Paper Structure (60 sections, 36 equations, 5 figures, 30 tables, 2 algorithms)

This paper contains 60 sections, 36 equations, 5 figures, 30 tables, 2 algorithms.

Figures (5)

  • Figure 1: Overview of CrossGET.①CrossGET is a general multimodal token reduction framework that applies to both modality-independent and modality-dependent models. ②CrossGET jointly considers the token similarity derived from intra-modal complete-graph soft matching and the token importance indicated by cross-modal guidance to determine which tokens should be combined. The cross-modal importance is subsequently utilized to weight tokens within each stack and output their ensembles. ③ Compared with the original models, CrossGET achieves considerable computation saving and acceleration with negligible performance degradation.
  • Figure 2: Diagram of introducing and leveraging cross-model guidance for vision-language Transformers.① Cross tokens learn cross-modal information by closing the after-projection distance between cross tokens of different modalities.
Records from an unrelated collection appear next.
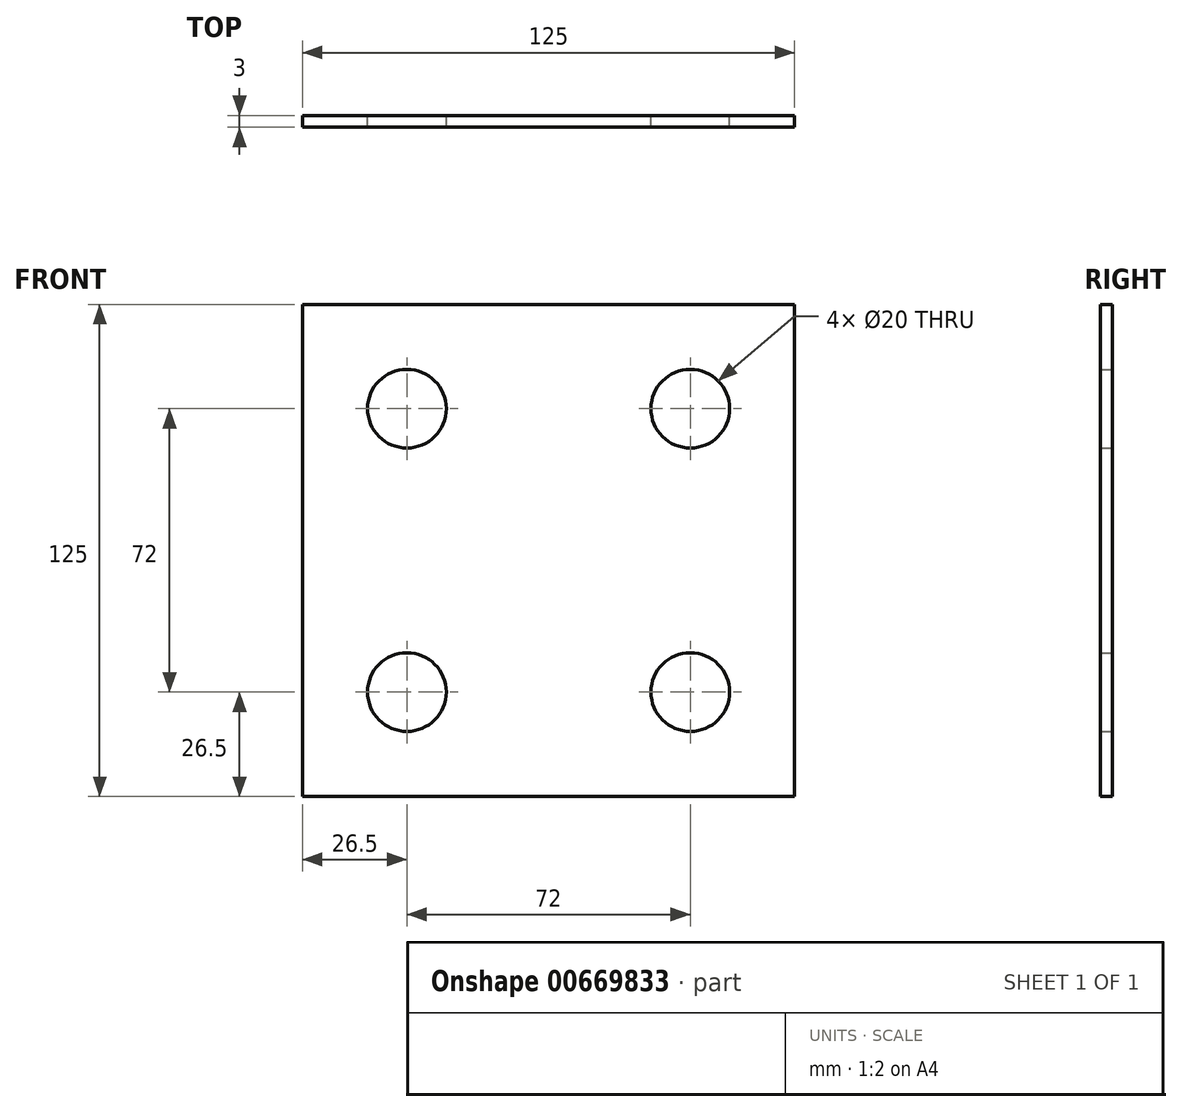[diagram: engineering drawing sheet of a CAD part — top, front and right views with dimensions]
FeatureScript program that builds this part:
annotation { "Feature Type Name" : "Feature", "Feature Type Description" : "" }
export const myFeature = defineFeature(function(context is Context, id is Id, definition is map)
    precondition{}
    {
        {
            var Q0;
            Q0=qCreatedBy(makeId("Front.planeOp"),FACE);
            var sketch = newSketch(context, id + "F0", { "sketchPlane" : qUnion([Q0])});
            skLineSegment(sketch, "E0.bottom", {"start": v(-62.5, 62.5) * mm, "end": v(62.5, 62.5) * mm});
            skLineSegment(sketch, "E0.top", {"start": v(-62.5, -62.5) * mm, "end": v(62.5, -62.5) * mm});
            skLineSegment(sketch, "E0.left", {"start": v(-62.5, 62.5) * mm, "end": v(-62.5, -62.5) * mm});
            skLineSegment(sketch, "E0.right", {"start": v(62.5, 62.5) * mm, "end": v(62.5, -62.5) * mm});
            skPoint(sketch, "E0.middle", {"position": v(0, 0) * mm});
            skCircle(sketch, "E1", {"center": v(-36, 36) * mm, "radius": 10 * mm});
            skCircle(sketch, "E2", {"center": v(36, 36) * mm, "radius": 10 * mm});
            skCircle(sketch, "E3", {"center": v(-36, -36) * mm, "radius": 10 * mm});
            skCircle(sketch, "E4", {"center": v(36, -36) * mm, "radius": 10 * mm});
            skLineSegment(sketch, "E5", {"start": v(-36, 36) * mm, "end": v(36, -36) * mm, "construction": true});
            skSolve(sketch);
        }
        {
            var Q0;
            Q0=makeQuery(id+"F0.imprint","IMPRINT",FACE,{"disambiguationData":[TD([[makeQuery(id+"F0.imprint","IMPRINT",EDGE,{"derivedFrom":sQuery(id+"F0.wireOp",EDGE,"E0.bottom")}),-1.0]])]});
            extrude(context, id + "F1", {"entities" : qUnion([Q0]), "depth" : 3 * mm, "offsetDistance" : 25 * mm});
        }
    });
The switches indicate that it is free to choose whether to reduce tokens in different modalities and layers. ② Cross tokens provide cross-modal importance as a metric to guide token matching. ③ The metric also guides the weighted summation of the stacked tokens to produce token ensemble results.
  • Figure 3: Illustration of complete-graph soft matching on two examples. Case2 is an inverted version of case1 in which the similarity between token pairs in case2 equals ($1 -$ similarity of corresponding pairs in case1).
  • Figure 4: Performance-Cost tradeoffs in three situations: 1) The left subfigure illustrates the tradeoff for BLIP on the NVLR2 dataset of the Visual Reasoning task without training. 2) The upper-right subfigure illustrates the tradeoff for BLIP on the NVLR2 dataset of the Visual Reasoning task with training. 3) The lower-right subfigure illustrates the tradeoff for CLIP on the Flickr30K dataset of the Image-Text Retrieval task are trained with $50\%$ token reduced and then re-evaluated under other token reduction ratios without training.
  • Figure 5: Diagram of adding cross tokes to modality-independent models such as CLIP radford2021learning (left) and modality-dependent models such as BLIP/BLIP2 li2022blipli2023blip (right).